| Wednesday, January 31st, 2007 | Emily Halevy | CWK Producer |
“So often, a young women’s severe cramps are written off as something she has to get used to.”
– Robert B. Albee, Jr., M.D., gynecologist
Over five million U.S. women suffer from a disease that very often goes undiagnosed. And for two-thirds of those women, the condition begins during their teenage years.
19-year-old Bethany Monroe is one of them. She woke up one morning in severe pain.
“It was awful - it was just - I, I didn’t want to be awake,” she remembers. “I just wanted to go to sleep, cause it was so bad. It was just a constant throbbing and really sharp pain.”
The diagnosis: endometriosis - an abnormal growth of tissue in the pelvic area. It can cause inflammation, severe pain and sometimes infertility.
And doctors say they’re seeing it more often today, in teens.
“The question would be are we starting to open our eyes more and making the diagnosis earlier, or are we truly seeing more of it,” says gynecologist Dr. Robert B. Albee, Jr. He thinks many doctors are just more aware of endometriosis now.
Either way, it’s often misdiagnosed. Bethany was told she had kidney stones; another doctor said appendicitis.
Dr. Albee says there are two reasons why it often takes time for a correct diagnosis.
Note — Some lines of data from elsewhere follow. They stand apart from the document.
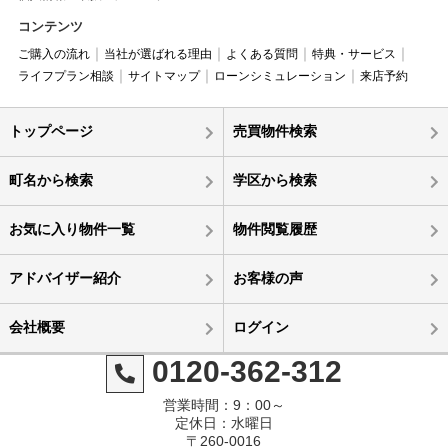
コンテンツ
ご購入の流れ
当社が選ばれる理由
よくある質問
特典・サービス
ライフプラン相談
サイトマップ
ローンシミュレーション
来店予約
トップページ
売買物件検索
町名から検索
学区から検索
お気に入り物件一覧
物件閲覧履歴
アドバイザー紹介
お客様の声
会社概要
ログイン
0120-362-312
営業時間：9：00～
定休日：水曜日
〒260-0016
One, he says, “I think that a lot of people start with symptoms that are not necessarily specific.”
Another, he says, is “ignorance. Not considering the diagnosis - there are doctors that don’t believe teenagers can have ‘endo’. What a shame.”
The symptoms include back pain, constipation, fatigue and, most commonly, consistently painful menstrual cramps - which many women and doctors dismiss.
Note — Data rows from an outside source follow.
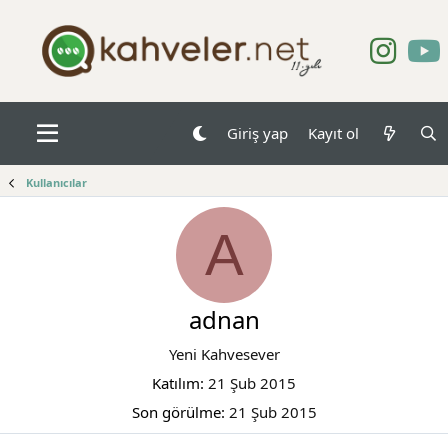
Giriş yap
Kayıt ol
Kullanıcılar
A
adnan
Yeni Kahvesever
Katılım
21 Şub 2015
Son görülme
21 Şub 2015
“I didn’t realize that it could be something other than just a normal period.” says Bethany. “I thought it was just, ‘oh, I’m one of those girls who has terrible cramps,”
“So often, a young women’s severe cramps are written off as something she has to get used to,” says Albee.
Bethany underwent surgery, which doctors say is 91 percent effective in curing the disease.
It was for Bethany. “After that, it was just, the pain was gone,” she says. “It was great.”